Antes de pensar a cidade é preciso pensar nas
pessoas. Nem sempre tem sido assim. As pessoas têm vindo sempre depois. Tantas
vezes pergunto-me perante as obras que são feitas na cidade, se elas estão a
ser feitas para as pessoas ou para a grandiosidade das cidades. Não sei
responder.
Sei sim, que a cidade, a nossa cidade não é minha
nem é tua, só pode ser nossa e muitas vezes quem governa não percebe isso. Faz
da cidade o seu quintal, o terreiro das suas manias e dos seus intentos
pessoais.
A cidade tem um oceano imenso de contradições.

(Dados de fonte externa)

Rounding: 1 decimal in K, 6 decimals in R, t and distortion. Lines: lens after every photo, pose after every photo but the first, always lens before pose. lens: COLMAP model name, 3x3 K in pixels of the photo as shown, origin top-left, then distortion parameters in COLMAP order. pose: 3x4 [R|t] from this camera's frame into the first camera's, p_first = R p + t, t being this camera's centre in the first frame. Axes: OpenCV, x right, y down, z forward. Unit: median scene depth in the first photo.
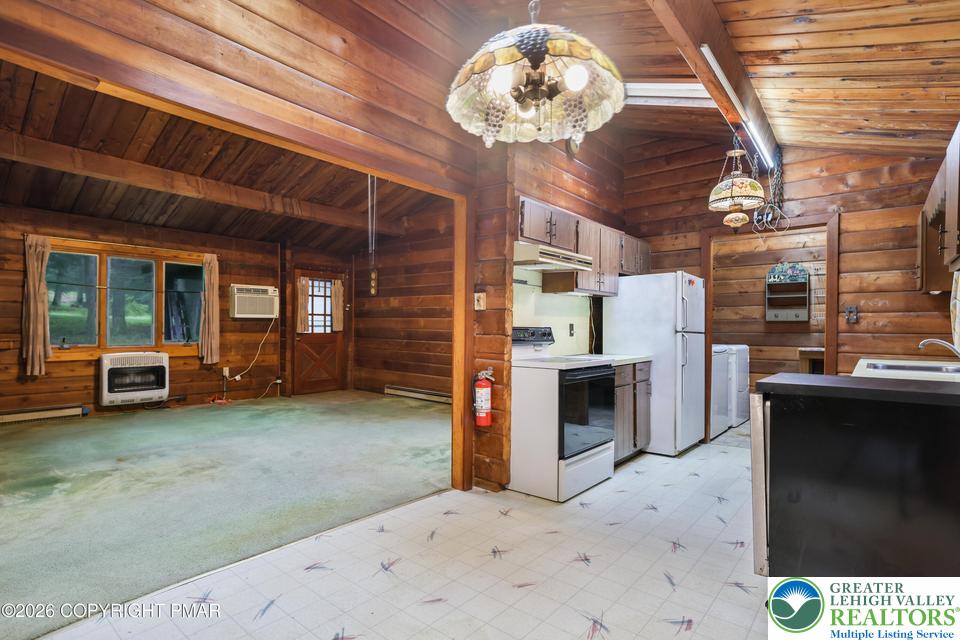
lens RADIAL K [[483.9, 0, 477.4], [0, 483.9, 328.6], [0, 0, 1]] dist [-0.030595, 0.020086]
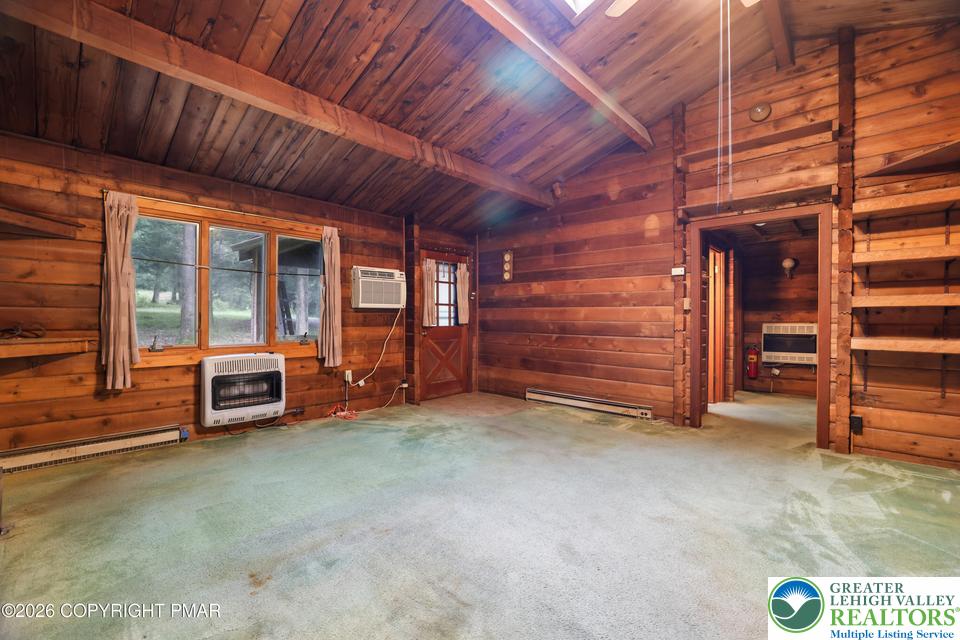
lens RADIAL K [[409.9, 0, 470.6], [0, 409.9, 321.1], [0, 0, 1]] dist [-0.037035, 0.011133]
pose [[0.998311, -0.005974, -0.057790, -0.387704], [0.006044, 0.999981, 0.001026, -0.000265], [0.057783, -0.001374, 0.998328, 0.461571]]
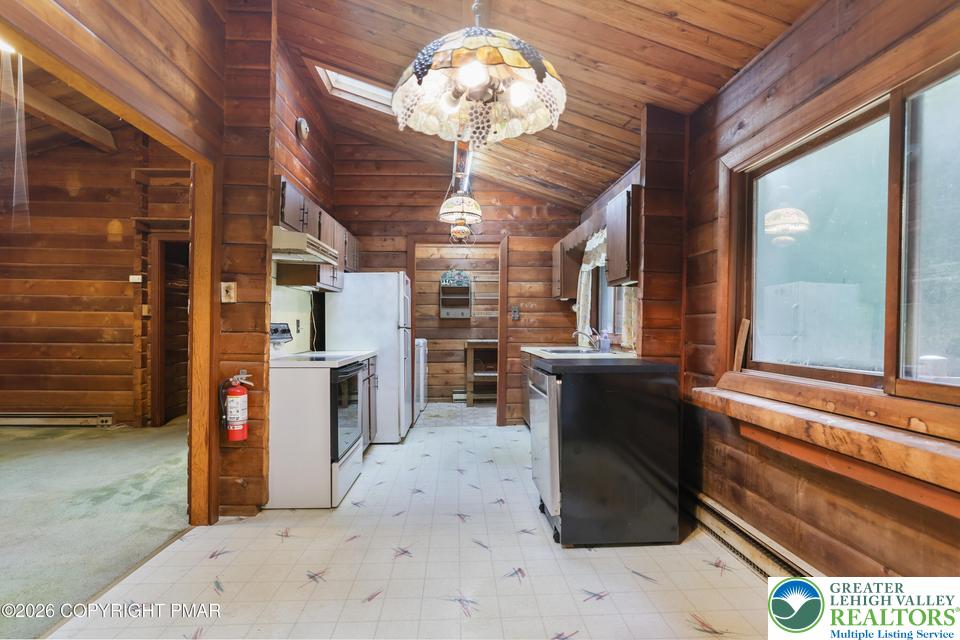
lens RADIAL K [[483.9, 0, 479.5], [0, 483.9, 325.1], [0, 0, 1]] dist [-0.030595, 0.020086]
pose [[0.735559, -0.002851, 0.677455, -0.161830], [0.002641, 0.999996, 0.001341, 0.000289], [-0.677456, 0.000803, 0.735563, 0.068564]]
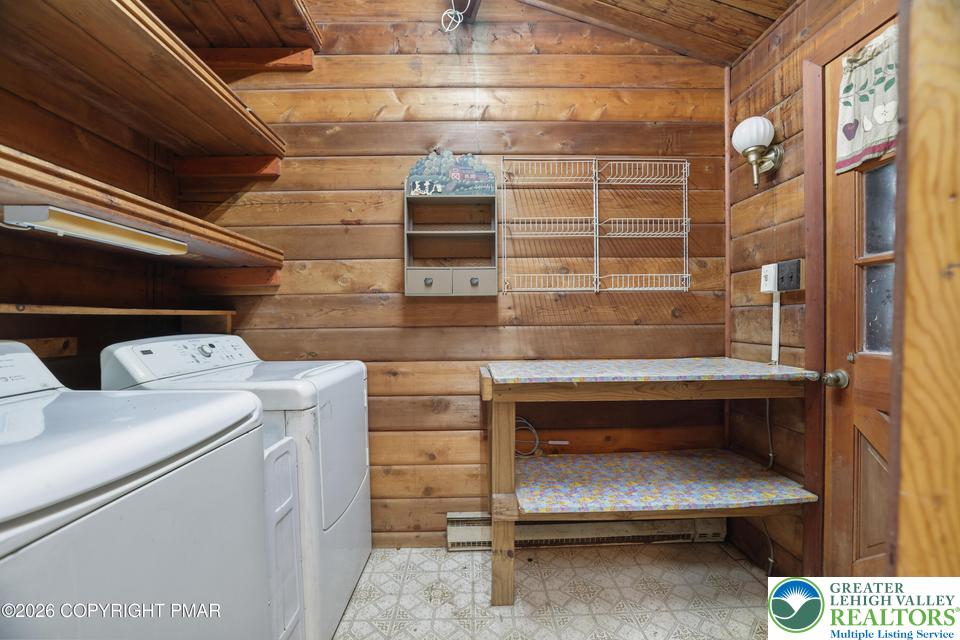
lens RADIAL K [[409.9, 0, 481.1], [0, 409.9, 318.6], [0, 0, 1]] dist [-0.037035, 0.011133]
pose [[0.748147, -0.011767, 0.663428, 0.517346], [0.012153, 0.999918, 0.004031, 0.001138], [-0.663421, 0.005047, 0.748229, 0.859765]]
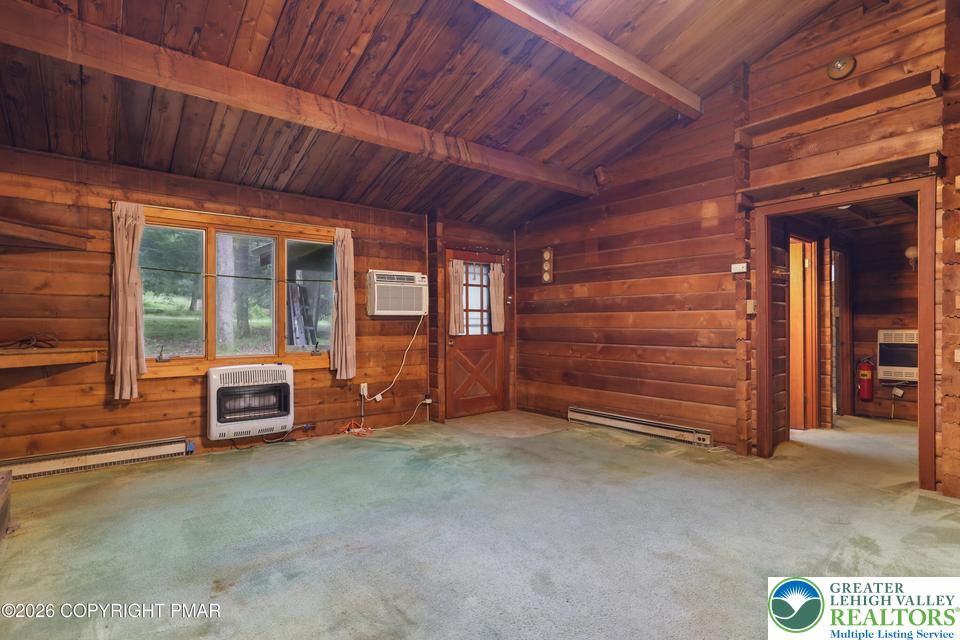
lens RADIAL K [[483.9, 0, 475.4], [0, 483.9, 326.2], [0, 0, 1]] dist [-0.030595, 0.020086]
pose [[0.980364, -0.012374, -0.196808, -0.290027], [0.011458, 0.999918, -0.005791, -0.000250], [0.196864, 0.003423, 0.980425, 0.428888]]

Alguém um dia escreveu num grafiti numa cidade que «antes de haver cidades já
havia pessoas». Hoje quero escrever em lápide garrafal esta inscrição, para que
a nossa cidade ressuscite como espaço comum de almas vivas que buscam pelo
sonho a paz e a fraternidade.
A cidade sendo o lugar onde se respira o ar da
liberdade, faz circular nas suas artérias a vivacidade das relações sociais, os
diversos serviços públicos, isto é, o distribuição dos deveres e das funções
que dão resposta às necessidades das pessoas em geral.
A cidade é o lugar do encontro para a amizade, o
convívio, os negócios, o comércio e todos os afazeres do bem comum, tudo
assente no crivo da lei, que nos garanta alguma justiça, alguma equidade e alguma
autonomia dos cidadãos. Porque nem sempre a cidade proporciona isso ou quiçá
teremos que afirmar que a cidade oferece precisamente ao contrário, injustiças,
desigualdades e nenhuma autonomia aos cidadãos…
A cidade é o lugar por excelência para vermos de
forma concreta o sentido da democracia que amamos e que lutamos para que se
aperfeiçoe ainda mais dentro dos valores e dos ideais que são apanágio deste
sistema político.
Há uma história de Franz Kafka que nos dá conta da
vida de um camponês que passada quase todos os dias junto de uma porta que dá
acesso à lei. O camponês sentia-se com vontade de entrar todos os dias, mas
nunca entrou. A porta estava defendida por um guarda permanentemente. A tudo o
guarda resistia, aos subornos, aos pedidos e às belas ofertas que lhe garantiam
bem estar e sucesso pessoal. Por fim, o camponês sentindo a morte chegar faz a
pergunta que tinha calado aqueles anos todos: «se todos querem seguir a lei,
porque só eu nestes anos todos é procurei entrar nesta porta sem subornos e sem
ofertas?» Responde o guarda de imediato: «ninguém podia ter entrado por esta
porta por nada deste mundo, porque esta porta estava destinada apenas para ti.
E agora chegou a hora de fechá-la».
A cidade guarda tudo e de tudo. O bom e o mau da humanidade.
Há nela flagrantes contradições, que nos indispõem as entranhas e nos fazem por
vezes descrer do futuro, mas são todas essas justaposições que animam este
pequeno mundo que faz e desfaz sonhos. E é nesta tensão inclusiva e exclusiva
que se constrói o sentido último da história que segue, por isso, esperemos que
a nossa cidade nos olhe com verdade, como nós sobre ela acertamos o passo da esperança.